Copy out each line below containing "Website".
#### Provided entries
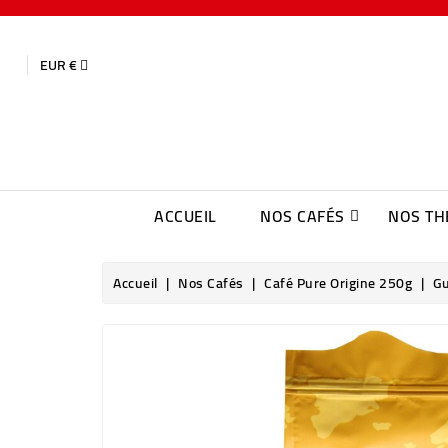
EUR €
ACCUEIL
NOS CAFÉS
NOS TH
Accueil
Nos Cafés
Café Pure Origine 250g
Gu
########
#### Provided entries
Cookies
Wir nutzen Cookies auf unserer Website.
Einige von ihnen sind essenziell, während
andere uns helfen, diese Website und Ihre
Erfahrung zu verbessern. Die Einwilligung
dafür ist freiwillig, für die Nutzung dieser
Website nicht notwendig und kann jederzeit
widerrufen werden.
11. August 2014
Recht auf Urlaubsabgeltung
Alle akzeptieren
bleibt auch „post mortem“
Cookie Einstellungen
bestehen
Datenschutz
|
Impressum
########
#### Provided entries
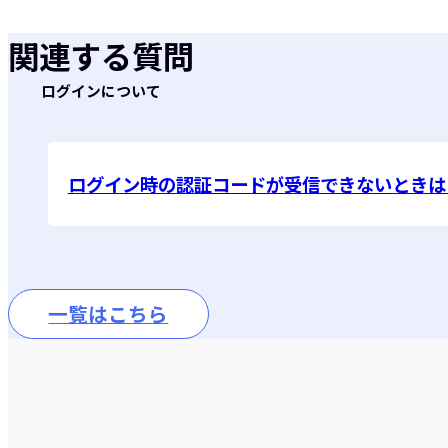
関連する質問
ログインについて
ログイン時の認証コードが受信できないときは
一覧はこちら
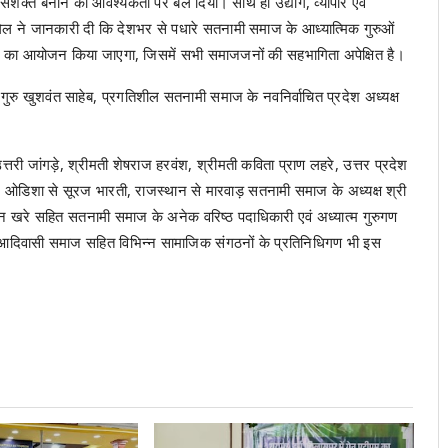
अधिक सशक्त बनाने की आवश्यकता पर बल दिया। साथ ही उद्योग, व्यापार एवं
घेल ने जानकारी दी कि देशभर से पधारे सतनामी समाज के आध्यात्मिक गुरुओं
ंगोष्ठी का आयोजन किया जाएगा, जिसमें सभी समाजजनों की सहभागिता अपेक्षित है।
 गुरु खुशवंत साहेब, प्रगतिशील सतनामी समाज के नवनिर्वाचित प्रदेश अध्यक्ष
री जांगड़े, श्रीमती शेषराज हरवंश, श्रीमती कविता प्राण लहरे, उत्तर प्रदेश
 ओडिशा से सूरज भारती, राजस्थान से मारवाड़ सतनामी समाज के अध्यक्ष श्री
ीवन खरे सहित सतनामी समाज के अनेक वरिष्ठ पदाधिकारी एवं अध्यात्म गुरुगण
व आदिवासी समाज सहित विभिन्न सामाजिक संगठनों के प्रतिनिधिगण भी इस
########
Answer to the problem
Wir nutzen Cookies auf unserer Website.
andere uns helfen, diese Website und Ihre
Website nicht notwendig und kann jederzeit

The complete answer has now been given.